Apple to Buy Back $10bn of Its Shares and Pay Dividend
floydman writes "Apple has said it will use its cash to start paying a dividend to shareholders and to buy back some of its shares. The technology giant said it would pay a quarterly dividend of $2.65 per share from July. It will buy back up to $10bn of its own shares starting in the company's next financial year, which begins on 30 September 2012. Apple CEO Tim Cook said, 'We have used some of our cash to make great investments in our business through increased research and development, acquisitions, new retail store openings, strategic prepayments and capital expenditures in our supply chain, and building out our infrastructure. You'll see more of all of these in the future. Even with these investments, we can maintain a war chest for strategic opportunities and have plenty of cash to run our business. So we are going to initiate a dividend and share repurchase program.'"
It means Apple (according to many guru's and those on Wall Street in this day and age) think they do not know how to invest in themselves and what is valuable. Instead they feel to give the money back to the shareholders as they can invest in the money better than they can. Apple's stock price went down after the bell opened, but did go up in pre-trading (why is that legal ?)
However, my opinions are more old fashioned and feel Apple should give money back to its owners after they invested the risk duh. Doing so in old school theoretical sense means they want less pressure on quarterly results and on just raising the share price and giving investors some of their earnings back eleviates this and allows for the same amount of money for slower growth from investors. Which is what the the thinking was even if that is rejected for newer investors as growth not revenue is everything.
If I made you a partner in a company but didn't pay you because Hairyfeet, might just pay you then you will be on my ass to rise the share price as you see no return anyway. If it goes up then you gain money. That is how Apple has been operating since 1997.
Apple is trying to eleviate that.
It also is a little disapointing as Apple could start a 4G network to compete with the big boys, use the money for more R&D, or pay their Foxconn employers more and educate them to work for Apple China through scholarships. But Apple did not want to take that risk.
http://saveie6.com/
You're thinking like a poor person. When you're rich, you buy at whatever price, but you buy enough to drive the price up even more, usually with someone else's money first, and then you sell.
In the case of Apple and their 100 billion dollar cash on hand, they're pretty much right in principle on this though. 100 billion dollars cash on hand isn't giving enough ROI, and people can make better use of that money themselves than Apple can, if apple could use 100 billion dollars for something it wouldn't have it lying around collecting interest on overnight bonds and crap like that.
The stock buyback is pretty normal, use some of the corporate cash to drive up the paper value of the company, thereby enriching shareholders without them having to pay tax. Paying a dividend of 1.7% of the value of the stock seems like they're trying to ease into this.
Essentially, Apple is saying "our shares are undervalued". They have more information than the general public (hence the inefficient market comment). Apple says it is willing to buy at this low price, so th market says "time to buy".

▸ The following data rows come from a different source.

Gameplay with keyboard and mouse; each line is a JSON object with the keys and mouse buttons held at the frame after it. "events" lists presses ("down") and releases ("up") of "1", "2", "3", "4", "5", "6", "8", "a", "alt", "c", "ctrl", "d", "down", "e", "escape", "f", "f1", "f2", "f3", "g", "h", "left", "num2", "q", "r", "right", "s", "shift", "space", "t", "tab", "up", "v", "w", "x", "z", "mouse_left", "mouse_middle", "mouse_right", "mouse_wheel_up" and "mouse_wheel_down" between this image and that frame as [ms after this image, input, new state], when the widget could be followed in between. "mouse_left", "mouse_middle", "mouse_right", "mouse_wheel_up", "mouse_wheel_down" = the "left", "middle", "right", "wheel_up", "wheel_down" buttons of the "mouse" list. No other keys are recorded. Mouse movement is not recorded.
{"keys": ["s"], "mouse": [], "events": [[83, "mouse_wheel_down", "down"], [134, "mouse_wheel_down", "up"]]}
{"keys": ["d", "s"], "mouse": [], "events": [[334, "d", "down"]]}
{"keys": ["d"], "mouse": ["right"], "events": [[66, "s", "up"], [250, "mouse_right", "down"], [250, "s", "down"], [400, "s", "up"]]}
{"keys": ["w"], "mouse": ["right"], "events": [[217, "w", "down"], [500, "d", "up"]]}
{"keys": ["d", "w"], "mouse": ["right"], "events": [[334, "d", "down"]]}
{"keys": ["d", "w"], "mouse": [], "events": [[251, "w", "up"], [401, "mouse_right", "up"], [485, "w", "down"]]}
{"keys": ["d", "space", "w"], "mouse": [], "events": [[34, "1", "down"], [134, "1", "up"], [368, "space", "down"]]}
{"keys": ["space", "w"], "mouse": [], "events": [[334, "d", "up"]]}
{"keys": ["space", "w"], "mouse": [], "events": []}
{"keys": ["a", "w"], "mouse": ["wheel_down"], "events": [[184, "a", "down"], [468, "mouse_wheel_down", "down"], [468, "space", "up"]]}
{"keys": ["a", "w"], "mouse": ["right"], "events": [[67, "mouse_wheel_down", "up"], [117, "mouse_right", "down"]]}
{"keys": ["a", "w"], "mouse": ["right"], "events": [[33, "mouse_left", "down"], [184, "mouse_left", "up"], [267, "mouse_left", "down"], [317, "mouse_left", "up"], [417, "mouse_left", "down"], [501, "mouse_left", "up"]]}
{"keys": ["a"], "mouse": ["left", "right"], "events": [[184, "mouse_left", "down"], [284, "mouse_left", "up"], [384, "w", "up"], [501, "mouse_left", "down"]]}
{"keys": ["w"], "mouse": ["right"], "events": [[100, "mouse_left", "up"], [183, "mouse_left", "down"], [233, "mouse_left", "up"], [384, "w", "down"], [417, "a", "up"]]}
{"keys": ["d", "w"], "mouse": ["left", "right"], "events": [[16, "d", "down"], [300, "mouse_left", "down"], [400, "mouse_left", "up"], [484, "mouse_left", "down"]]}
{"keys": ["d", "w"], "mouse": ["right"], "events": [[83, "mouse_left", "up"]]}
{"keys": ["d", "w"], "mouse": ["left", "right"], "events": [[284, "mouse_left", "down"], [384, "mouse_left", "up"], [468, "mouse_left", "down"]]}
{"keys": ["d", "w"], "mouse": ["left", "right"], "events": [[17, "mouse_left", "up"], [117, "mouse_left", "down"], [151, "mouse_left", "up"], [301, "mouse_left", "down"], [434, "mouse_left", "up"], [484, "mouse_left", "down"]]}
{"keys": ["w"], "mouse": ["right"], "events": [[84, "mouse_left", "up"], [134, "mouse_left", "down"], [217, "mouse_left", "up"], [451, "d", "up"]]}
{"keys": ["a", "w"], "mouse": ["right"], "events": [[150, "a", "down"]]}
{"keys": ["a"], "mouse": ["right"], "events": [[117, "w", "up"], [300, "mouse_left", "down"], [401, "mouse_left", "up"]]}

I think it's important to point out something else here: They just have a huge pile of cash and nothing to do with it.
What they could do is issue it all as dividends, but that actually makes the share price go down. Because you start with a company that has ~$140B in cash, and you end up with a company that has the same non-cash assets but now has $120B in cash. Obviously the latter company is not worth as much money, because it doesn't have as much cash. The shareholders start with a share in a company worth $550, the company issues the dividend and the shareholders end up with a share worth $530 and $20 in cash. The cash has to come from somewhere and it comes out of the share price.
Allowing the share price to go down like will cause a lot of people to be unhappy. It's especially bad for employees who have stock options.
Doing the buyback instead has a lot of advantages, primarily as a result of leaving the share price where it is while still giving investors who want cash a way to get it without diluting their ownership stake in the company. If the company buys back 5% of its outstanding shares and you tender 5% of your holdings, you end up with cash in your pocket but no smaller percentage ownership of the company, and the employees and others who don't want the share price to go down are happy to see that it hasn't.